La Communauté économique des Etats d’Afrique de l’ouest (Cedeao) a été créée en 1975 pour promouvoir le développement économique de ses membres, et s’implique surtout dans la gestion des conflits régionaux. Le 30 juillet, lors d’un précédent sommet à Abuja, elle avait donné un ultimatum d’une semaine aux militaires ayant pris le pouvoir à Niamey pour rétablir le président Mohamed Bazoum, sous peine d’une intervention armée pour ce faire.

15 membres, dont quatre sanctionnés

La Cedeao, dont le siège est à Abuja, au Nigeria, compte 15 pays membres: huit francophones (Bénin, Burkina Faso, Côte d’Ivoire, Guinée, Mali, Niger, Sénégal et Togo), cinq anglophones (Gambie, Ghana, Liberia, Nigeria et Sierra Leone) et deux lusophones (Cap-Vert et Guinée-Bissau). Parmi eux, quatre, tous francophones, sont suspendus et/ou sanctionnés après des coups d’Etat militaires : la Guinée, le Mali, le Burkina Faso et, dernier en date, le Niger.

L’organisation est dominée politiquement et économiquement par le Nigeria, géant rassemblant plus de 50% de la population et plus de 60% du PIB régional.

La Cedeao est dirigée par la Conférence des chefs d’Etat et de gouvernement, instance de décision suprême. Le président du Nigeria Bola Ahmed Tinubu est le président de la Cedeao en exercice, depuis juillet.
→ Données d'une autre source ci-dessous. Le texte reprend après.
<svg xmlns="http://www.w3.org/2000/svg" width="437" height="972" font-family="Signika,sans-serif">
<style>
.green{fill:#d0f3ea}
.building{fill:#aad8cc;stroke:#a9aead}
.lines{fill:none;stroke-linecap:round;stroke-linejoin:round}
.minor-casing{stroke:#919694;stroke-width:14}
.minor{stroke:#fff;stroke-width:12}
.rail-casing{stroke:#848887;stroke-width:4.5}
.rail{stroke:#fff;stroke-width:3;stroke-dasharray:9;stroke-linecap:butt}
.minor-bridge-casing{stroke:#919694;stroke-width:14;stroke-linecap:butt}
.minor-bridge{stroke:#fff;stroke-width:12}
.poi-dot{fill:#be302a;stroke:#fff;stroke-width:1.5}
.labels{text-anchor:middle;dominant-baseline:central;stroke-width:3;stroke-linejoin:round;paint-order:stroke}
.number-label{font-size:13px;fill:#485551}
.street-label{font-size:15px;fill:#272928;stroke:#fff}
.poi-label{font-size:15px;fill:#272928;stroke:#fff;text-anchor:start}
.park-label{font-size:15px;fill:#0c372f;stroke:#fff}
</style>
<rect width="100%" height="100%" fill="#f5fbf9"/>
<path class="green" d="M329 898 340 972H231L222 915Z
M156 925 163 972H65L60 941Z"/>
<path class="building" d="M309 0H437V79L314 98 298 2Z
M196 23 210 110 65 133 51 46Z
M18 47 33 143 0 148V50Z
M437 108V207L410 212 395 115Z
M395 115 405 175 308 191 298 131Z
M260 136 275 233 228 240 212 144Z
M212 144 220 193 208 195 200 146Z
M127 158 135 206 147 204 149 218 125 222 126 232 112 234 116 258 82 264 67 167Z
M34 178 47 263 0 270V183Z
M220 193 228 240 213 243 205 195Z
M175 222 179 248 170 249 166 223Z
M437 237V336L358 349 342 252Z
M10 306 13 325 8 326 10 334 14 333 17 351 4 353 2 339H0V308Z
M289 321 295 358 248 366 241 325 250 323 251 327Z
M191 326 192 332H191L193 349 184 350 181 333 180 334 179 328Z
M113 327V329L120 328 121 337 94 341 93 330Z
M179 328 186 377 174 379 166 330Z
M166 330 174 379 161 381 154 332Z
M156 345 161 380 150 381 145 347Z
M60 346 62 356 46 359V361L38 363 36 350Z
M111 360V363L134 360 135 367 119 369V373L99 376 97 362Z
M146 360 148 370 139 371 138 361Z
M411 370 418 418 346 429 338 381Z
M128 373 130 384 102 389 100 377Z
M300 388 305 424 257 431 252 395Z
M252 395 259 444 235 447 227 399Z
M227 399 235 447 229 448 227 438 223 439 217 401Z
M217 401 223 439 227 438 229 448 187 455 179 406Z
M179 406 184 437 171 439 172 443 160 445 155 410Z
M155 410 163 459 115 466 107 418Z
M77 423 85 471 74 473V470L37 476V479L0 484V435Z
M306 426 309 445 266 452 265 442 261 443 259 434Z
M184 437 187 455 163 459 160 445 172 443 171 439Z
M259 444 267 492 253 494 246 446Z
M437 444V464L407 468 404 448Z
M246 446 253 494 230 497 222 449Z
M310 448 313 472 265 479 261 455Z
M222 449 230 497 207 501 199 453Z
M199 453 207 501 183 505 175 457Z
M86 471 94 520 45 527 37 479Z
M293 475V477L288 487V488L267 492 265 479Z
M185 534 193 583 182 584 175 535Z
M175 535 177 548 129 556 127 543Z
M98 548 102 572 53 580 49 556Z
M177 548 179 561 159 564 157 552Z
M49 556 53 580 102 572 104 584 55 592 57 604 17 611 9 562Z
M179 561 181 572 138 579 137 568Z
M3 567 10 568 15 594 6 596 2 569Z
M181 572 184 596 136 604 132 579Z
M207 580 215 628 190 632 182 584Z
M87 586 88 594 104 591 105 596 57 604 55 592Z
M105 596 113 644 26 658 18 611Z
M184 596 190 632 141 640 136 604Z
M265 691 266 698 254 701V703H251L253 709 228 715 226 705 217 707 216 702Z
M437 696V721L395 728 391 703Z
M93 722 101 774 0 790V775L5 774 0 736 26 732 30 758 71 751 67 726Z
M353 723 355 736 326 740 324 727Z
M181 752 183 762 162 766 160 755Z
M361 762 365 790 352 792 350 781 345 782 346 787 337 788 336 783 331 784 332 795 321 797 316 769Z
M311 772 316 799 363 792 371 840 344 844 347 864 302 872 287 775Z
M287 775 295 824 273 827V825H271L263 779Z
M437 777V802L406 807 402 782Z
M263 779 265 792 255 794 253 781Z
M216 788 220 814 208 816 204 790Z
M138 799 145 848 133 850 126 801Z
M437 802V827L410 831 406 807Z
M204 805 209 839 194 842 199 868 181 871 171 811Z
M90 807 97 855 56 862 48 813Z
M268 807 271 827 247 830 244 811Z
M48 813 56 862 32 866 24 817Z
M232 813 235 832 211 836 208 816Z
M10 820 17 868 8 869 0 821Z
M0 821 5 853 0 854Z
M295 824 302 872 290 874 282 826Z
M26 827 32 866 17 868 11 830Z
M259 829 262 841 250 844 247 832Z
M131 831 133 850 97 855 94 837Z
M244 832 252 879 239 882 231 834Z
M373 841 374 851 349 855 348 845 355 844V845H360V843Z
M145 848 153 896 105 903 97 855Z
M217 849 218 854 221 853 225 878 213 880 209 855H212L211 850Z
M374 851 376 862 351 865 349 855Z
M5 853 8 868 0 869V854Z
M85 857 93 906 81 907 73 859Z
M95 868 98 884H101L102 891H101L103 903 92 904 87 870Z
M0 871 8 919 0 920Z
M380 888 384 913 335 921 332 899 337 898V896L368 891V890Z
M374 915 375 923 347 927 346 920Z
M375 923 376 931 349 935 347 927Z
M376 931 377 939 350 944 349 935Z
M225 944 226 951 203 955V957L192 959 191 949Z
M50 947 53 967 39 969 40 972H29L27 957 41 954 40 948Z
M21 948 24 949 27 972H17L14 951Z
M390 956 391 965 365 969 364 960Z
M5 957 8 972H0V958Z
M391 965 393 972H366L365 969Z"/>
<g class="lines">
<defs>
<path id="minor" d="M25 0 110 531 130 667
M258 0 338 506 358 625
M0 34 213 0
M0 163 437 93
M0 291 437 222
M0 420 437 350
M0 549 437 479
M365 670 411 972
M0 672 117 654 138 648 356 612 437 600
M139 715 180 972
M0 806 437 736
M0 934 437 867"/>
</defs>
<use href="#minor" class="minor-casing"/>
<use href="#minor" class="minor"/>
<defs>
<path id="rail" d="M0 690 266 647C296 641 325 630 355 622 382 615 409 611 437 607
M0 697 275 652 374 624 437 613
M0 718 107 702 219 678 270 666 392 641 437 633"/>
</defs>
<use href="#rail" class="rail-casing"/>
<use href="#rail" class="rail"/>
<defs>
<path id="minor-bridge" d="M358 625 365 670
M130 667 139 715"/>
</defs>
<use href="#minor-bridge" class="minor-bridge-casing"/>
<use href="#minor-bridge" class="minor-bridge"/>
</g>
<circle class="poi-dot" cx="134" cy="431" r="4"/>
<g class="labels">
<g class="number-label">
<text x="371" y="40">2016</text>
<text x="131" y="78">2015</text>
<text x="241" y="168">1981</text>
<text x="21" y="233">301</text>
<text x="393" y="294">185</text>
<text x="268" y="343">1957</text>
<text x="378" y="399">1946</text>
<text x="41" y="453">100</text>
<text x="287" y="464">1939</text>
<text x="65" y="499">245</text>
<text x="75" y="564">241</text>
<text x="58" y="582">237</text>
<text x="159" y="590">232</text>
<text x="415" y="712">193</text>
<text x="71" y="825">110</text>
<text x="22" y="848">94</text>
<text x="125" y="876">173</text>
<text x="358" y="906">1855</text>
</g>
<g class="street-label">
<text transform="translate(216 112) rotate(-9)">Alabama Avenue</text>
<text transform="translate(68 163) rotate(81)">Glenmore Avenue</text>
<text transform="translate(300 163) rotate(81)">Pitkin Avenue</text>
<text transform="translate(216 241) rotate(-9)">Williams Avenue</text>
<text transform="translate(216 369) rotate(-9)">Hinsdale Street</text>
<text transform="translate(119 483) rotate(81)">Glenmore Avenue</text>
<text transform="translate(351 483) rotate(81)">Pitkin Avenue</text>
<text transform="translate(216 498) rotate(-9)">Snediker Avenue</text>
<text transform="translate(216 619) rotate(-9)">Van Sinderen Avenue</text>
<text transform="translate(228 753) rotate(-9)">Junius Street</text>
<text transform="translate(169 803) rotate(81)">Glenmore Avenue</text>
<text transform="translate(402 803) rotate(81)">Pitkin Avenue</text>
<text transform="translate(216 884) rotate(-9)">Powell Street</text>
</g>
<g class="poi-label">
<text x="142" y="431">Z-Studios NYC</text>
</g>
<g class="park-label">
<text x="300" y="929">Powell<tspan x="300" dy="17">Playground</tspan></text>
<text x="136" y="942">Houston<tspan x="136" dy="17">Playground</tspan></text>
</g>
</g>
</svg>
Monnaie unique au point mort

Le Traité de Lagos, instituant la Cedeao, a été signé le 28 mai 1975 dans la capitale économique nigériane, dans le but de dépasser les innombrables clivages – économiques, politiques, monétaires et linguistiques – pour déboucher sur une intensification de la coopération et des échanges. Mais la Cedeao sera amenée progressivement à revoir son ambition économique à la baisse. L’Eco, la monnaie unique que devaient adopter ses membres en 2020, est au point mort.

Maintien de la paix

L’organisation s’implique en revanche directement dans les différends politiques, se dotant en 1993 d’un nouveau statut lui assignant formellement une responsabilité dans la prévention et le règlement des conflits régionaux. En juin 2004, les chefs d’état-major ouest-africains approuvent la création d’une force de 6.500 hommes, dont un contingent d’intervention rapide de 1.500 soldats en cas de troubles. En novembre 2005, un programme de formation de cinq ans est adopté pour permettre des opérations de maintien de la paix.

Interventions militaires

La Cedeao a joué un rôle politique de premier plan lors des guerres civiles au Liberia et en Sierra Leone, en mettant sur pied en 1990 l’Ecomog (force ouest-africaine de paix), une force de plusieurs milliers d’hommes. Elle a notamment réussi à ramener la paix au Liberia en 1997. Elle est également intervenue en Guinée-Bissau lors de la rébellion armée de 1998-99 et après le coup d’Etat de 2012, en Côte d’Ivoire en 2003 après le déclenchement d’une rébellion, au Mali en 2013 pour aider Bamako à reprendre le contrôle du Nord tombé aux mains des jihadistes, ou encore en Gambie en 2017 quand le président sortant Yahya Jammeh, battu aux élections, refusait de quitter le pouvoir.